Conon betook himself to the work energetically and without delay. He had quitted Athens in 407 B.C., as one of the joint admirals nominated after the disgrace of Alcibiades. He had parted with his countrymen finally at the catastrophe of Ægospotami in 405 B.C., preserving the miserable fraction of eight or nine ships out of that noble fleet which otherwise would have passed entire into the hands of Lysander. He now returned, in 393 B.C., as a second Themistocles, the deliverer of his country, and the restorer of her lost strength and independence. All hands were set to work; carpenters and masons being hired with the funds furnished by Pharnabazus, to complete the fortifications as quickly as possible. The Bœotians and other neighbours lent their aid zealously as volunteers—the same who eleven years before had danced to the sound of joyful music when the former walls were demolished; so completely had the feelings of Greece altered since that period. By such hearty co-operation, the work was finished during the course of the present summer and autumn without any opposition; and Athens enjoyed again her fortified Piræus and harbour, with a pair of long walls, straight and parallel, joining it securely to the city. The Athenian people not only inscribed on a pillar a public vote gratefully recording the exploits of Conon, but also erected a statue to his honour.
The importance of this event in reference to the future history of Athens was unspeakable. Though it did not restore to her either her former navy, or her former empire, it reconstituted her as a city not only self-determining but even partially ascendant. It reanimated her, if not into the Athens of Pericles, at least into that of Isocrates and Demosthenes: it imparted to her a second fill of strength, dignity, and commercial importance, during the half century destined to elapse before she was finally overwhelmed by the superior military force of Macedon. Those who recollect the extraordinary stratagem whereby Themistocles had contrived (eighty-five years before) to accomplish the fortification of Athens, in spite of the base but formidable jealousy of Sparta and her Peloponnesian allies, will be aware how much the consummation of the Themistoclean project had depended upon accident. Now, also, Conon in his restoration was favoured by unusual combinations such as no one could have predicted. So strangely did events run, that the energy, by which Dercyllidas preserved Abydos, brought upon Sparta, indirectly, the greater mischief of the new Cononian walls. It would have been better for Sparta that Pharnabazus should at once have recovered Abydos as well as the rest of his satrapy; in which case he would have had no wrongs remaining unavenged to incense him, and would have kept on his own side of the Ægean; feeding Conon with a modest squadron sufficient to keep the Lacedæmonian navy from again becoming formidable on the Asiatic side, but leaving the walls of Piræus (if we may borrow an expression of Plato) “to continue asleep in the bosom of the earth.”

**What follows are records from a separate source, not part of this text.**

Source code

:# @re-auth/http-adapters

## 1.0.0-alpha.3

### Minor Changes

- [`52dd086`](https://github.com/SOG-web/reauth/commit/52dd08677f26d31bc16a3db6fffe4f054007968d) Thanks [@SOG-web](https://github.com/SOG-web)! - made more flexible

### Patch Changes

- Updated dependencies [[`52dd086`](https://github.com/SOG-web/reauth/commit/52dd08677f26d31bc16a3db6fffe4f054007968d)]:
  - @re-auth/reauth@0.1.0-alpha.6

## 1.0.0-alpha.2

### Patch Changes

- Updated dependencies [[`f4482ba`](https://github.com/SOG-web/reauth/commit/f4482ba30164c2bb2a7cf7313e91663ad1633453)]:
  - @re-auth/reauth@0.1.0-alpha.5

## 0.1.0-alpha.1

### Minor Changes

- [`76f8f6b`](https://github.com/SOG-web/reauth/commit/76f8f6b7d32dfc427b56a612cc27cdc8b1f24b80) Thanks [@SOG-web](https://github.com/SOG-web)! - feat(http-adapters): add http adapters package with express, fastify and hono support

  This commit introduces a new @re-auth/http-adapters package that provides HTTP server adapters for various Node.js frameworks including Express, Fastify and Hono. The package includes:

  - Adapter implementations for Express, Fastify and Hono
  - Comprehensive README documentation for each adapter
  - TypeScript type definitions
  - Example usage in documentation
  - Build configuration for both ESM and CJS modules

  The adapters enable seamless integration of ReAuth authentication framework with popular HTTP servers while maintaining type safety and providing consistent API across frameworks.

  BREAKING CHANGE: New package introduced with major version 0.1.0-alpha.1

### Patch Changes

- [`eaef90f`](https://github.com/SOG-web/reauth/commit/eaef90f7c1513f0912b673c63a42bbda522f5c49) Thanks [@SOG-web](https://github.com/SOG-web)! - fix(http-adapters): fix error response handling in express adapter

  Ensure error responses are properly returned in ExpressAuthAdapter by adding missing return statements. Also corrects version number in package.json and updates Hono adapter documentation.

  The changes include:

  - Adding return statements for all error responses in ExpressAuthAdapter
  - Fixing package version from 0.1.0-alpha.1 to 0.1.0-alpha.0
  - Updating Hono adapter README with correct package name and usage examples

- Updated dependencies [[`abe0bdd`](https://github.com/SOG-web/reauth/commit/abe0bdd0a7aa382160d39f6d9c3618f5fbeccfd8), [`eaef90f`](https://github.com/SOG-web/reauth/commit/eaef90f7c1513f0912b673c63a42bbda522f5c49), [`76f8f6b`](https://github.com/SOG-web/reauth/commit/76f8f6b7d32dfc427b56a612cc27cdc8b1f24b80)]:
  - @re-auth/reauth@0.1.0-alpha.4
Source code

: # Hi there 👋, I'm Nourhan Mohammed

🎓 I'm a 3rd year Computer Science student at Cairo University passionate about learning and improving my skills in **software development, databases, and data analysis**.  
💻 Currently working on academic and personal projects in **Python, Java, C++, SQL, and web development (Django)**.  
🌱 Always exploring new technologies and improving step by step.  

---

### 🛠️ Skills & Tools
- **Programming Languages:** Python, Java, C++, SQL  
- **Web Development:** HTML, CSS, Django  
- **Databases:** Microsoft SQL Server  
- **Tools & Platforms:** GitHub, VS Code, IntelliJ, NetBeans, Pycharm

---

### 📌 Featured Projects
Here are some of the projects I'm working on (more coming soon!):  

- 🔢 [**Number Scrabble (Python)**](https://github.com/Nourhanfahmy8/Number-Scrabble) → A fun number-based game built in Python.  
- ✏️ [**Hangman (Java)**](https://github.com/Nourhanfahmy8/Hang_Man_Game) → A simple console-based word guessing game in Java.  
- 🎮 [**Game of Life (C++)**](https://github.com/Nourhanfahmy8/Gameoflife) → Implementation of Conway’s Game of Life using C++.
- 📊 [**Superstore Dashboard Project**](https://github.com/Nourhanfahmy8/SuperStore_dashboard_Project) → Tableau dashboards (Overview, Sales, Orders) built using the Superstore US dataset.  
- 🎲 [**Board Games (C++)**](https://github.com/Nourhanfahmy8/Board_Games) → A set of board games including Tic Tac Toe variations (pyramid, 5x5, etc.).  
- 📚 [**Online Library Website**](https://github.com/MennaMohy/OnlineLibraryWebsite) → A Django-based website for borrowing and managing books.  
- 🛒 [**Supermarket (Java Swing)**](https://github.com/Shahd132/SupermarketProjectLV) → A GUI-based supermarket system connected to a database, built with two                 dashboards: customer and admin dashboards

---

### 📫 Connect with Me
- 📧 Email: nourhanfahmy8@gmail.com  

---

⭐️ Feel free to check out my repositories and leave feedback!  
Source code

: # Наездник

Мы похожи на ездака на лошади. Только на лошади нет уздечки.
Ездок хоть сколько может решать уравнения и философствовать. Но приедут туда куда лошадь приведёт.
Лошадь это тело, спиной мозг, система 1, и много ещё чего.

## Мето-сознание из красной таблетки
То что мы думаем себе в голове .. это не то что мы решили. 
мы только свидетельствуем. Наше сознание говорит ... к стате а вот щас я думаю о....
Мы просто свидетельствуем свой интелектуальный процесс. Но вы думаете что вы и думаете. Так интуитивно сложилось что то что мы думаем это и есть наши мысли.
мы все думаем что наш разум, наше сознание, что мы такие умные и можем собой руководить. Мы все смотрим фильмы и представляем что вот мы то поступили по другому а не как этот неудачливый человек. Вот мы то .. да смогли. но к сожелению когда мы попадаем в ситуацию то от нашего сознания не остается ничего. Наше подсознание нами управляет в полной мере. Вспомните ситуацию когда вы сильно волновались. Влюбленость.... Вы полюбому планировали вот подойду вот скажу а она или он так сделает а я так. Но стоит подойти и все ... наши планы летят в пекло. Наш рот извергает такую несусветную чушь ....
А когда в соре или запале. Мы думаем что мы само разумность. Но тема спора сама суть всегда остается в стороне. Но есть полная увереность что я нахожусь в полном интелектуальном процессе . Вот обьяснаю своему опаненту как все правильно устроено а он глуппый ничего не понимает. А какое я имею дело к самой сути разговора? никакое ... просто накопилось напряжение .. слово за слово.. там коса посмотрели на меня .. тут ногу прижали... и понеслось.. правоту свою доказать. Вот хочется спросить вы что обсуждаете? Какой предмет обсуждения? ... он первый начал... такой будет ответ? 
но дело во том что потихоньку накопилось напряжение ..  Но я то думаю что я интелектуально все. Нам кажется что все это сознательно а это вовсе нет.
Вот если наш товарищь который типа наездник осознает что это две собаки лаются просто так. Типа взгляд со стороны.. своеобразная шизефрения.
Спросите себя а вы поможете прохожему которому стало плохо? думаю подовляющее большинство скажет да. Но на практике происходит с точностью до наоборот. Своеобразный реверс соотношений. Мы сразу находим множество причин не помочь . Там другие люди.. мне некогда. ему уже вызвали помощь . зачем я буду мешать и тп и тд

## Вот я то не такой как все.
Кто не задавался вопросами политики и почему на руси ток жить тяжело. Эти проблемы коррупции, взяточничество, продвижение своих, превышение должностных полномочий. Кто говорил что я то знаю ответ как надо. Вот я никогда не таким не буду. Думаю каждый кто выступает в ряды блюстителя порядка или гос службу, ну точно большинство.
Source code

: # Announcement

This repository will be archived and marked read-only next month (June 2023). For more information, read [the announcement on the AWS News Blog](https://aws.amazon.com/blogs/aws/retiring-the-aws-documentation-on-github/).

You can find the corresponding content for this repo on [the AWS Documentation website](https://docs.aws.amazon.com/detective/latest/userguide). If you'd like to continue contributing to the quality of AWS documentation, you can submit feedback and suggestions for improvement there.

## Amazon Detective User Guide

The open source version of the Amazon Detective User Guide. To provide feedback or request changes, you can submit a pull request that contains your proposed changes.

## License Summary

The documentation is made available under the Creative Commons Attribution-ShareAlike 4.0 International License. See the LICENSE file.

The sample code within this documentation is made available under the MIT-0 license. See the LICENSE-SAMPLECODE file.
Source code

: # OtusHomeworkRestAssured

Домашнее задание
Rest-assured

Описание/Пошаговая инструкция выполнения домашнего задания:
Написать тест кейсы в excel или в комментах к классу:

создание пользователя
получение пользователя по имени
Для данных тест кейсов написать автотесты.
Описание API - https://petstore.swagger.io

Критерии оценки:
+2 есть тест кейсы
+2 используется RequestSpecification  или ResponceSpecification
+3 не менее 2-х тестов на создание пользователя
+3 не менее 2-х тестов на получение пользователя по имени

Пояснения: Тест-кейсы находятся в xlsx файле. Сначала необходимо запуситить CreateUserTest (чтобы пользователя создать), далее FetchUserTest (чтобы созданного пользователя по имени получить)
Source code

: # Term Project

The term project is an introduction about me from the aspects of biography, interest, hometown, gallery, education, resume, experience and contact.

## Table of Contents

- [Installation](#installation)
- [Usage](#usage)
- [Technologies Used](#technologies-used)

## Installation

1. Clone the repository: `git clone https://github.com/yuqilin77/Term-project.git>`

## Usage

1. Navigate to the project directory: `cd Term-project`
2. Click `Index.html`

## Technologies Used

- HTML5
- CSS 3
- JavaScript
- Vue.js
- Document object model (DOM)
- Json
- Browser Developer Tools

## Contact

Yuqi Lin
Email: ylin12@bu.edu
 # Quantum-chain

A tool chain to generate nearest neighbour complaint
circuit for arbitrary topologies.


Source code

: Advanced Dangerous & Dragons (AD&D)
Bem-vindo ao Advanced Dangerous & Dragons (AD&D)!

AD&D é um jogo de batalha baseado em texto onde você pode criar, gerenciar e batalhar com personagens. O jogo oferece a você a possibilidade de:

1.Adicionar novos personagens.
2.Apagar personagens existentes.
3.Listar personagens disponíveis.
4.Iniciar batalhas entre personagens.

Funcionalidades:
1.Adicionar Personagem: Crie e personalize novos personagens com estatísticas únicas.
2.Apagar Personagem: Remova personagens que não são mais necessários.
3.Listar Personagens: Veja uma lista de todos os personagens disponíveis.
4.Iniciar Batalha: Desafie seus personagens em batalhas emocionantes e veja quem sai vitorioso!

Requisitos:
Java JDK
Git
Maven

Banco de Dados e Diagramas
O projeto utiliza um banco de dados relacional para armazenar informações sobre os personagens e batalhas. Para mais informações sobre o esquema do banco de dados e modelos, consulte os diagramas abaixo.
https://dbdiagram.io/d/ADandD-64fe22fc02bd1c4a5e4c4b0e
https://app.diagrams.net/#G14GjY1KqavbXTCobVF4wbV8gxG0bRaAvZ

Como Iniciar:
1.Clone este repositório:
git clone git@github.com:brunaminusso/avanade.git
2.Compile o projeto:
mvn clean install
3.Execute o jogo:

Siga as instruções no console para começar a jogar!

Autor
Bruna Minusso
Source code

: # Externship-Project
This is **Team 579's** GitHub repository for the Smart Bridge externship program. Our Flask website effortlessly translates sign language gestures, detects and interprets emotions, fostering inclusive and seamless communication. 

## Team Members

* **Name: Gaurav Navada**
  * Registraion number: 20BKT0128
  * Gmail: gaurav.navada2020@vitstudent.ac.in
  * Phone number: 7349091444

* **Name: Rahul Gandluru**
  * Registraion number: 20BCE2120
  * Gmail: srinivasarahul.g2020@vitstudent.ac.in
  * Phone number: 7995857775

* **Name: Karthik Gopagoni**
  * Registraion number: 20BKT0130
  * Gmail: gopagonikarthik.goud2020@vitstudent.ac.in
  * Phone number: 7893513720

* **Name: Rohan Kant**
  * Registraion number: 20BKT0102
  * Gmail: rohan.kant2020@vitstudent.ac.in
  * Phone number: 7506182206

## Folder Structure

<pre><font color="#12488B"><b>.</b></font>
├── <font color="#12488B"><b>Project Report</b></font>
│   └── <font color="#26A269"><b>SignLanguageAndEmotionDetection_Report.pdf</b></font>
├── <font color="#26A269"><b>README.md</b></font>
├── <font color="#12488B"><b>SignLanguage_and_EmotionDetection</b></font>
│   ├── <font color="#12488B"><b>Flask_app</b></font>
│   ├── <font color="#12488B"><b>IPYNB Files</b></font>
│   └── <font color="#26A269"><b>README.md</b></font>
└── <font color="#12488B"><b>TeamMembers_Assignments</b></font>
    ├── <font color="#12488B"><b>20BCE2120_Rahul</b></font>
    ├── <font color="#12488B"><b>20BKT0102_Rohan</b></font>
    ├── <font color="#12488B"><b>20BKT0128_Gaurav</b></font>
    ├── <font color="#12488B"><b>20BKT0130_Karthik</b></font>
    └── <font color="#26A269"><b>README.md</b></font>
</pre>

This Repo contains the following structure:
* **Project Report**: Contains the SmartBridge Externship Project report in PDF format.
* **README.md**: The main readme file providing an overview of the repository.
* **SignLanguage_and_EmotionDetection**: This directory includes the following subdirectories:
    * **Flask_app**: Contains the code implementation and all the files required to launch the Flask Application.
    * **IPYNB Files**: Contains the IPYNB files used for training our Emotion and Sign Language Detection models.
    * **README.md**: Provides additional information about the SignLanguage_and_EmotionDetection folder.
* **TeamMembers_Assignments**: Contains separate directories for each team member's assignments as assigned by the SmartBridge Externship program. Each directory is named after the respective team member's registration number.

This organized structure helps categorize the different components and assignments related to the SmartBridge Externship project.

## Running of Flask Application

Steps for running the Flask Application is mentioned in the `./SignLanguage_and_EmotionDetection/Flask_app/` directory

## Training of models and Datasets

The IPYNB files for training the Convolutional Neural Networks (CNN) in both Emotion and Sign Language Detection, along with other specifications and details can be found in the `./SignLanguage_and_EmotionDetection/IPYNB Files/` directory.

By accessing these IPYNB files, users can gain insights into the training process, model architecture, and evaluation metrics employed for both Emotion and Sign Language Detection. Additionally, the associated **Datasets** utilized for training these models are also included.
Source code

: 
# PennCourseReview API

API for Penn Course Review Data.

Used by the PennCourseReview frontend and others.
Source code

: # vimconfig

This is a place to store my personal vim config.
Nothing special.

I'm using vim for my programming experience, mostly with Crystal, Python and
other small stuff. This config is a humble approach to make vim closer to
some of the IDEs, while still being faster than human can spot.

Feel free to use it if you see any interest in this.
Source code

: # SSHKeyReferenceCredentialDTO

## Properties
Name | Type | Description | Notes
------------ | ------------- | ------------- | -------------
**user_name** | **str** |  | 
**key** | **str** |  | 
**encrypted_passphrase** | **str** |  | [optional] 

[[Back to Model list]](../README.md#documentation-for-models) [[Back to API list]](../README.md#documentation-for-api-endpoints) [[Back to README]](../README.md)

Remains of a Great Wall at Messene
The presence of Pharnabazus and Conon with their commanding force in the Saronic Gulf, and the liberality with which the former furnished pecuniary aid to the latter for rebuilding the full fortifications of Athens, as well as to the Corinthians for the prosecution of the war—seem to have given preponderance to the confederates over Sparta for that year. The plans of Conon were extensive. He was the first to organise, for the defence of Corinth, a mercenary force which was afterwards improved and conducted with greater efficiency by Iphicrates; and after he had finished the fortifications of Piræus with the Long Walls, he employed himself in showing his force among the islands, for the purpose of laying the foundations of renewed maritime power for Athens.
While this work was proceeding, the Corinthians, with the subsidy they had received, fitted out a squadron, with which their admiral Agathinus scoured the Corinthian Gulf. The Spartans sent Polemarchus with some galleys to oppose him: but their commander was soon after slain, and Pollis, who took his place, was compelled by a wound which he received in another engagement, to resign it to Herippidas. Herippidas seems to have driven the Corinthians from their station at Rhium: and Teleutias, who succeeded him, recovered the complete mastery of the gulf, and was thus enabled, as we have seen, to co-operate with Agesilaus at Lechæum.